ОТРЫВОК ИЗ ТЕКСТА —
★ ★ ★

К такому выводу, однако, можно прийти, только если принять чрезмерно механистическую и оптимистичную точку зрения. В 1914 г. прусская и российская аристократии изо всех сил стремились сохранить политическое влияние отчасти благодаря тому, что с полным основанием предполагали: с исчезновением этого влияния они прекратят свое существование, как классы. Магнаты могли процветать и в эпоху плутократии. Однако, как прусское поместное дворянство обошлось бы без сельскохозяйственных субсидий, а юнкера — без своей традиционной ниши в государстве Гогенцоллернов? Несомненно, времена их славы и могущества навсегда бы прошли. Своих земельных владений они также вскоре лишились бы. В России положение аристократии было даже более угрожающим. Как показали волнения и выборы 1905–1907 годов, демократия неизбежно повлекла бы за собой экспроприацию собственности аристократов. Вряд ли приходилось рассчитывать, что с течением времени старая элита сама согласится мирно исчезнуть с политической сцены в незаметной английской манере. Помимо всего прочего, это ее исчезновение скорее всего произошло бы — совсем не по-английски — чрезвычайно стремительно и бурно.

★ ★ ★

ИСХОДНЫЕ ДАННЫЕ —

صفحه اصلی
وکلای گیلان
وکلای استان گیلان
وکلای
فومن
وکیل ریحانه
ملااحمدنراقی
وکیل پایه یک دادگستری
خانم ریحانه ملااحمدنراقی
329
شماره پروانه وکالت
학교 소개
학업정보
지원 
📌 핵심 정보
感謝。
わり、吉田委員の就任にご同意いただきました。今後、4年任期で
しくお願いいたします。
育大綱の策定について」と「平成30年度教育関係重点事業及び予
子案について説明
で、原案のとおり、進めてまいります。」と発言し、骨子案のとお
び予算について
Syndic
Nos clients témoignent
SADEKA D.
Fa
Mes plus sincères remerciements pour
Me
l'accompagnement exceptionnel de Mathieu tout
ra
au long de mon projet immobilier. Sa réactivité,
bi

★ ★ ★

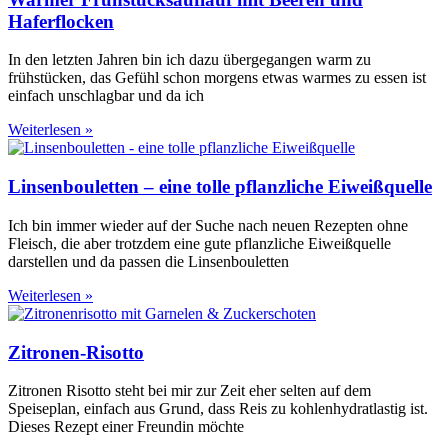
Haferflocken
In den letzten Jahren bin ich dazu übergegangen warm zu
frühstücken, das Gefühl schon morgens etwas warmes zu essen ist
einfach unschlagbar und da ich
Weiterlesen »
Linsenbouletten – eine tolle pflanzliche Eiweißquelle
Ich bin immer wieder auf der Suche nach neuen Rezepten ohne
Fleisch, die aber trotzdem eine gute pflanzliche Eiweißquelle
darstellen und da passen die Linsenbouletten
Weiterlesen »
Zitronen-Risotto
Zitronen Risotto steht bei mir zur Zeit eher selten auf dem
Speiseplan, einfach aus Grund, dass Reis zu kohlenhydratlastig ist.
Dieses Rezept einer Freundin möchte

★ ★ ★

ВОПРОСЫ —
(1) Что, по словам отрывка об аристократии, неизбежно повлекла бы за собой демократия в России, судя по волнениям и выборам 1905–1907 годов?
(2) Допишите отрывок об аристократии: продолжите его с того места, где он заканчивается.

ОТВЕТЫ —
(1) Экспроприацию собственности аристократов.

(2)
Еще более сложным вопросом является культурная гегемония аристократии. Если учесть, что культура — это прежде всего ценности, становится очевидным, что влияние аристократии в Англии и Германии было намного весомее, чем в России. Лежащие на поверхности объяснения причин, помешавших российской аристократии внедрить в общество собственные ценности, представляются наиболее убедительными. Во второй половине девятнадцатого века относительные экономические и военные неудачи России, общая ее отсталость по меркам наиболее передовых государств мира ронял и престиж ее элиты. Самодержавное правление, с которым в значительной степени была связана аристократия, вызывало враждебное отношение в образованном обществе (которое состояло в значительной степени из дворян), так как самодержавное государство отказывало в тех правах и свободах, которые, считало оно, ему, как группе цивилизованных европейцев были положены.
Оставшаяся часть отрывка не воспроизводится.